Work instructions
- A) Where does Verity Platt teach, according to the lecture announcement?
- B) Write out, word for word, the passage of the lecture announcement between "Verity Platt, Professor" and "link available here.", inclusive.

** BEGIN Excerpt to read **

Verity Platt, Professor of Classics and Art History at Cornell University, will present this year's David F. Grose Memorial Lecture: "The Sentient Sponge: Between Natural History, Art History, and Philosophy." This year's lecture will be hybrid, with the Zoom link available here.
Dr. Platt specializes in Greek and Roman art history, with a particular interest in the relationship between ancient literary and visual cultures, especially in the Hellenistic and Roman periods. Her research and publications focus on ancient theories of representation and sense-perception; media and intermediality; the material and visual culture of religion; the historiography of ancient art (especially the author Pliny the Elder); art and ecology; Roman wall-painting and funerary art; Graeco-Roman seal-stones; Hellenistic poetry (especially epigram); and Greek literature under the Roman Empire.
Exploring how physical artifacts played an active role in the ancient production of knowledge, this lecture focuses on a rather unexpected object that was ascribed epistemic value in antiquity: the humble spongs. As naturally formed products of the deep, sea sponges helped thinkers across a wide variety of literary genres and philosophical positions to formulate relations between matter and mind, perception and knowledge, and reality and representation.

** END Excerpt to read **
** BEGIN Data lines **

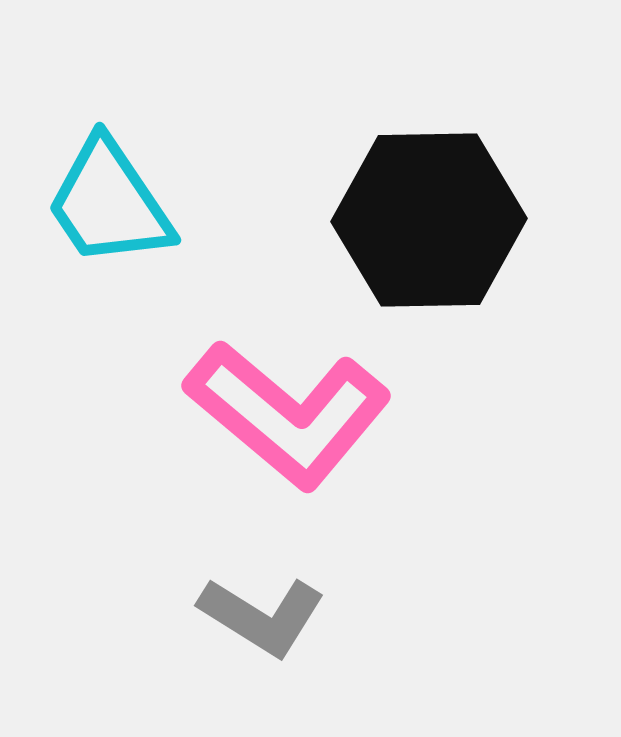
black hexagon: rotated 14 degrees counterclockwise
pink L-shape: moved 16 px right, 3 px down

** END Data lines **

Task-by-task results
- A) Cornell University

- B)
Verity Platt, Professor of Classics and Art History at Cornell University, will present this year's David F. Grose Memorial Lecture: "The Sentient Sponge: Between Natural History, Art History, and Philosophy." This year's lecture will be hybrid, with the Zoom link available here.